Ultrasonic assessment of Young's modulus in cast iron pipes

铸铁管杨氏模量的超声评估

• 批准号: 522467-2018
• 负责人: Cascante, Giovanni
• 金额: $ 1.78万
• 依托单位: University of Waterloo
• 依托单位国家: 加拿大
• 项目类别: Engage Grants Program
• 财政年份: 2018
• 资助国家: 加拿大
• 起止时间: 2018-01-01 至 2019-12-31
• 项目状态: 已结题
• 来源: https://www.nserc-crsng.gc.ca/ase-oro/Details-Detailles_eng.asp?id=646946
• 关键词: Ultrasonic; assessment; Young; modulus; cast

Cast iron pipes have been used for almost two centuries in water and gas distribution systems. Their deterioration results in loss of**strength; which compromises the reliability of the network. The current technology for wall thickness evaluation relies on the use of**an accurate value of the Youngs modulus of the pipeline section. We have developed a novel laser-based system that makes it**possible, for the first time, to actually see and quantify the ultrasonic wave field in the transducers and the materials they excite.**This innovative technology can show how ultrasonic waves are generated, propagated, and attenuated in pipelines; so that the**elastic modulus can be reliably evaluated. The main goal of this research program is aimed at addressing the current lack of**reliability of acoustic and ultrasonic testing for the evaluation of the pipe wall thickness. We will start at the root of the problem:**proper characterization of the acoustic and ultrasonic sensors. Currently, wave velocity (elastic modulus) is computed using**practically only one data point out of thousands that are recorded in typical ultrasonic tests. Because the response of ultrasonic**sensors is not the constant for the same input excitation at different frequencies. However, the real responses are fundamental to**develop reliable ultrasonic methods. We will evaluate the real response of pipelines using laser technologies to develop new**techniques that will make the Canadian industry more competitive. Our solution will be based on a robust analytical, experimental,**and numerical programm.

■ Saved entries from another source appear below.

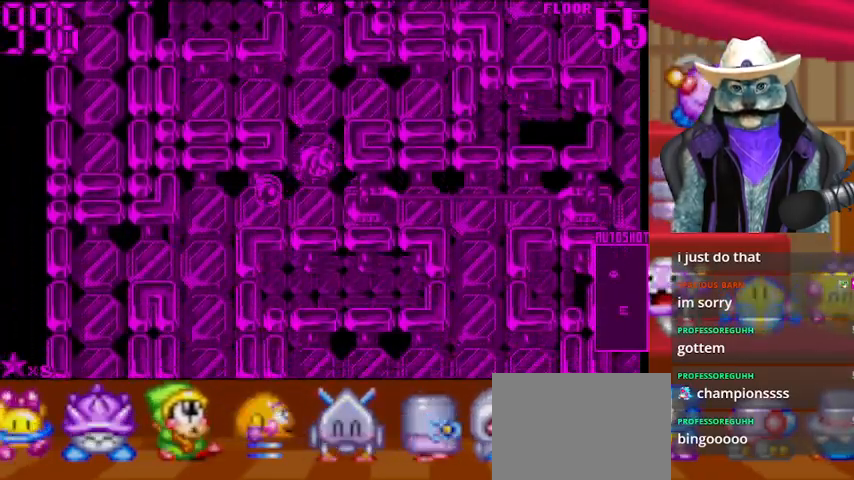
{"buttons": ["DPAD_LEFT"], "left_stick": "center", "right_stick": "center", "events": [[167, "DPAD_DOWN", "up"], [167, "DPAD_LEFT", "down"]]}
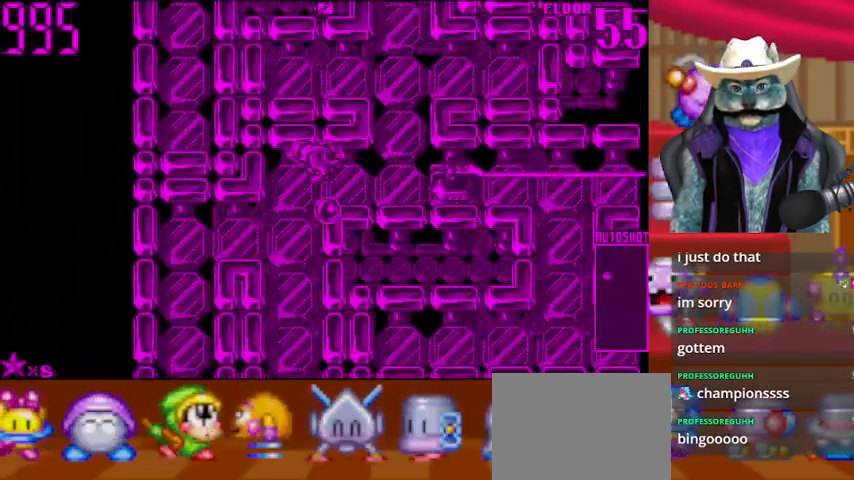
{"buttons": ["DPAD_DOWN"], "left_stick": "center", "right_stick": "center", "events": [[42, "DPAD_DOWN", "down"], [42, "DPAD_LEFT", "up"]]}
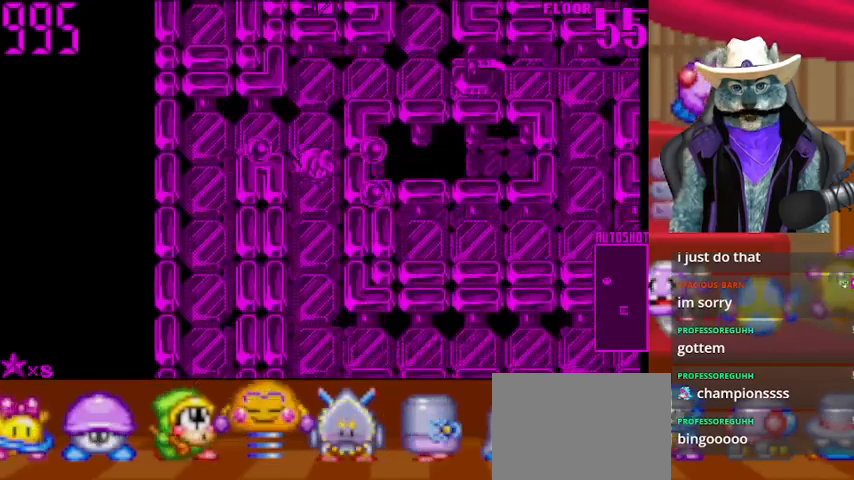
{"buttons": ["DPAD_DOWN"], "left_stick": "center", "right_stick": "center", "events": []}
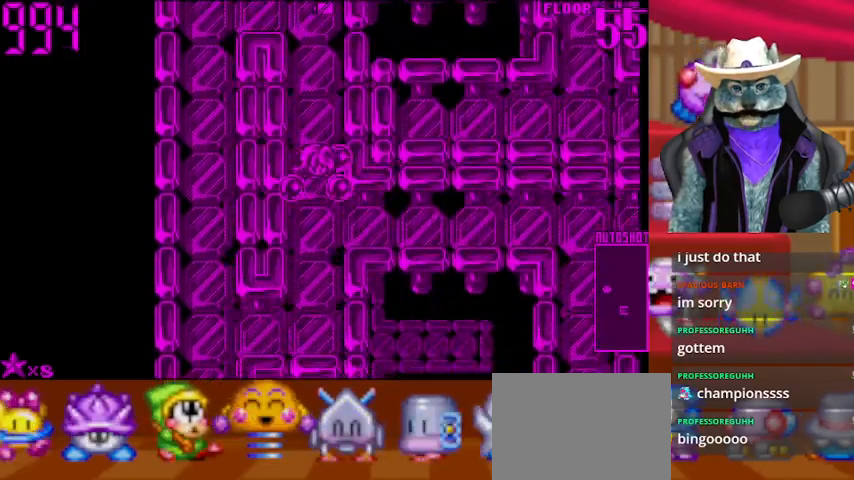
{"buttons": ["DPAD_RIGHT"], "left_stick": "center", "right_stick": "center", "events": [[209, "DPAD_DOWN", "up"], [209, "DPAD_RIGHT", "down"]]}
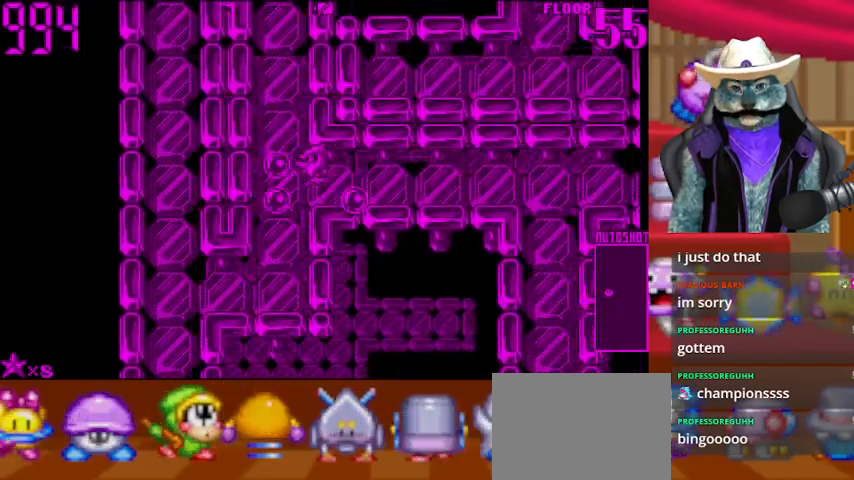
{"buttons": ["DPAD_RIGHT"], "left_stick": "center", "right_stick": "center", "events": []}
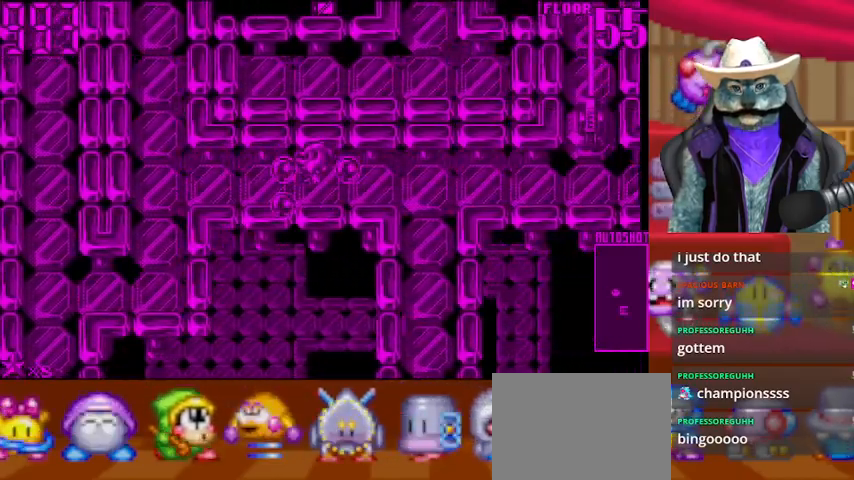
{"buttons": ["DPAD_RIGHT"], "left_stick": "center", "right_stick": "center", "events": []}
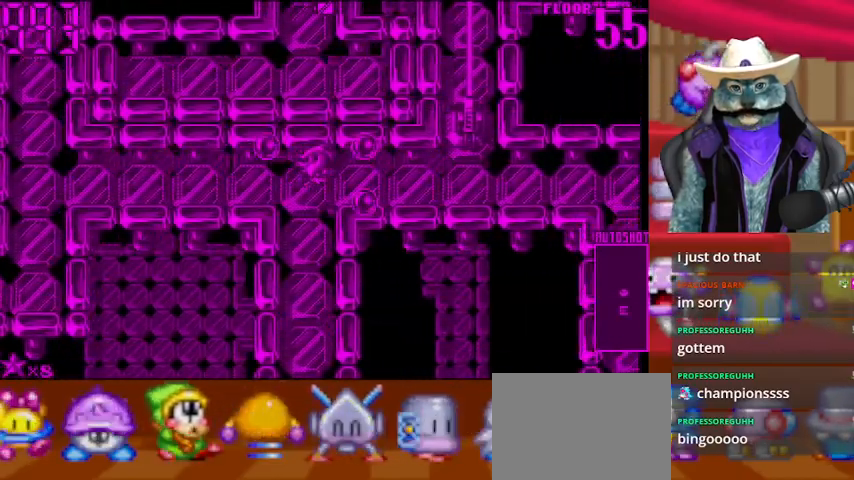
{"buttons": ["DPAD_RIGHT"], "left_stick": "center", "right_stick": "center", "events": []}
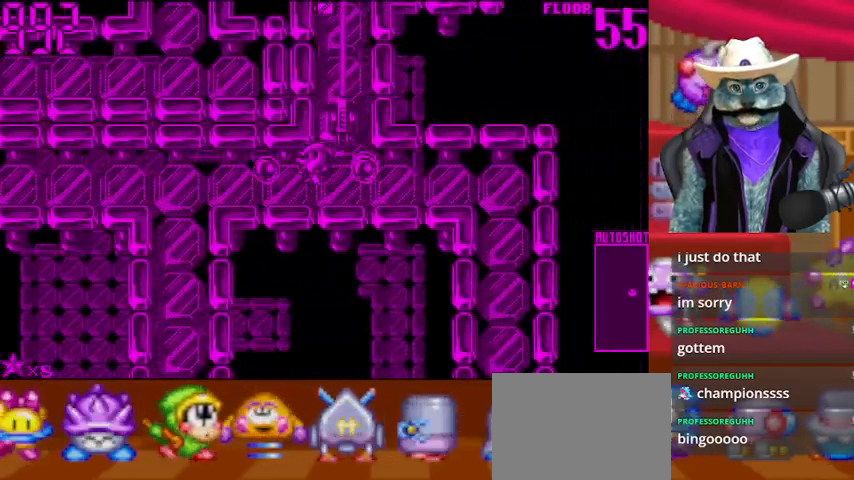
{"buttons": ["DPAD_RIGHT"], "left_stick": "center", "right_stick": "center", "events": []}
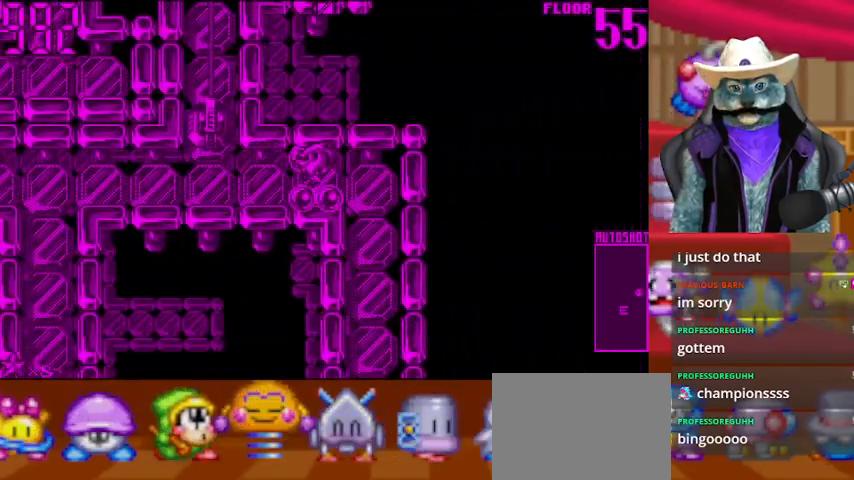
{"buttons": ["DPAD_DOWN"], "left_stick": "center", "right_stick": "center", "events": [[125, "DPAD_DOWN", "down"], [125, "DPAD_RIGHT", "up"]]}
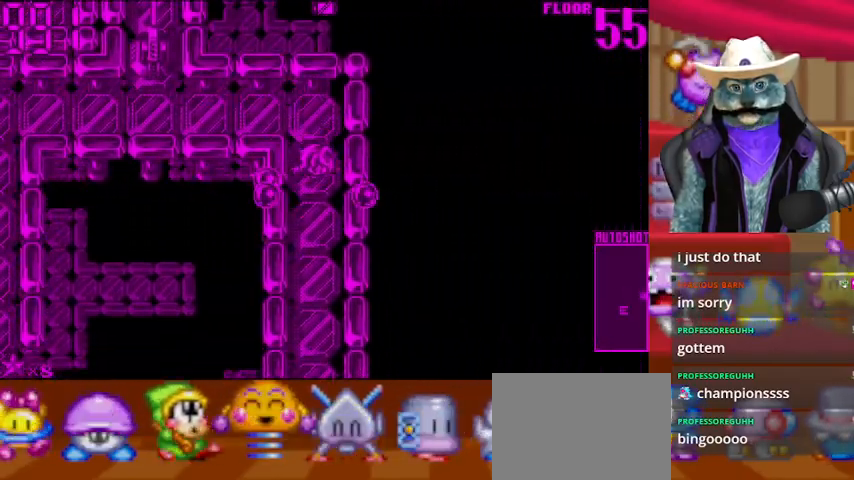
{"buttons": ["DPAD_UP"], "left_stick": "center", "right_stick": "center", "events": [[251, "DPAD_DOWN", "up"], [292, "DPAD_UP", "down"]]}
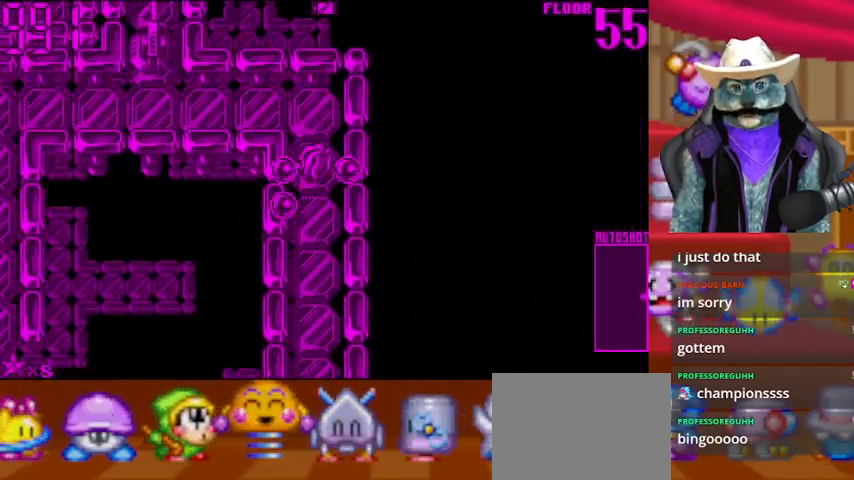
{"buttons": ["DPAD_DOWN"], "left_stick": "center", "right_stick": "center", "events": [[83, "DPAD_UP", "up"], [125, "DPAD_DOWN", "down"]]}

铸铁管在供水和燃气分配系统中的使用已近两个世纪。它们的恶化会导致**力量的丧失；这会损害网络的可靠性。当前的壁厚评估技术依赖于使用**管道截面杨氏模量的准确值。我们开发了一种新颖的基于激光的系统，首次能够实际观察和量化换能器及其激发的材料中的超声波场。**这项创新技术可以展示超声波是如何产生的。在管道中产生、传播和衰减；从而可以可靠地评估**弹性模量。该研究计划的主要目标是解决目前声学和超声波测试评估管壁厚度缺乏**可靠性的问题。我们将从问题的根源开始：**声学和超声波传感器的正确表征。目前，波速（弹性模量）的计算实际上仅使用典型超声波测试中记录的数千个数据点中的一个。因为对于不同频率下的相同输入激励，超声波**传感器的响应不是恒定的。然而，真实的响应对于**开发可靠的超声波方法至关重要。我们将评估使用激光技术的管道的真实响应，以开发新的**技术，使加拿大行业更具竞争力。我们的解决方案将基于强大的分析、实验、**和数值程序。